SET PROBLEM -
Report how many lines in the records below contain the string "false", treating uppercase and lowercase as different. Give only the number.

DATA ENTRIES -
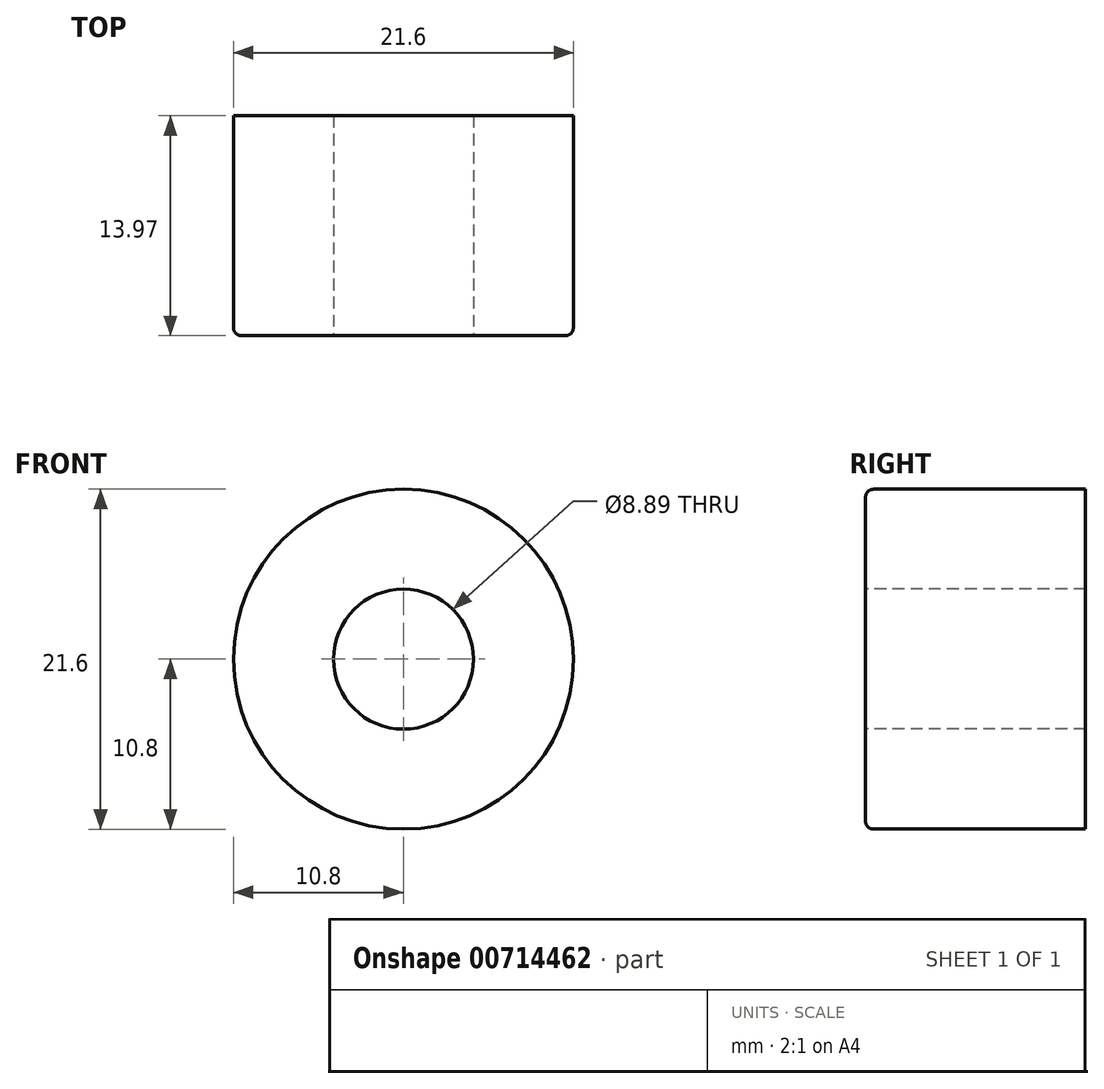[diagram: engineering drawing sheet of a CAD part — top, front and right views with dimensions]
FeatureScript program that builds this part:
annotation { "Feature Type Name" : "Feature", "Feature Type Description" : "" }
export const myFeature = defineFeature(function(context is Context, id is Id, definition is map)
    precondition{}
    {
        {
            var Q0;
            Q0=qCreatedBy(makeId("Front.planeOp"),FACE);
            var sketch = newSketch(context, id + "F0", { "sketchPlane" : qUnion([Q0])});
            skCircle(sketch, "E0", {"center": v(0, 0) * mm, "radius": 10.8 * mm});
            skSolve(sketch);
        }
        {
            var Q0;
            Q0 = qSketchRegion(id + "F0", true);
            extrude(context, id + "F1", {"entities" : qUnion([Q0]), "depth" : 13.97 * mm, "offsetDistance" : 25.4 * mm});
        }
        {
            var Q0;
            Q0=makeQuery(id+"F1.opExtrude","CAP_FACE",FACE,{"disambiguationData":[OSD([sQuery(id+"F0.wireOp",EDGE,"E0")])],"isStart":false});
            var sketch = newSketch(context, id + "F2", { "sketchPlane" : qUnion([Q0])});
            skCircle(sketch, "E1", {"center": v(0, 0) * mm, "radius": 4.45 * mm});
            skSolve(sketch);
        }
        {
            var Q0;
            Q0 = qSketchRegion(id + "F2", true);
            extrude(context, id + "F3", {"entities" : qUnion([Q0]), "operationType" : NewBodyOperationType.REMOVE, "oppositeDirection" : true, "depth" : 25.4 * mm, "offsetDistance" : 25.4 * mm});
        }
        {
            var Q0;
            Q0=makeQuery(id+"F1.opExtrude","CAP_EDGE",EDGE,{"disambiguationData":[OSD([sQuery(id+"F0.wireOp",EDGE,"E0")])],"isStart":false});
            fillet(context, id + "F4", {"entities" : qUnion([Q0]), "radius" : 0.5 * mm, "tangentPropagation" : true, "allowEdgeOverflow" : false});
        }
    });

EXPECTED ANSWER -
3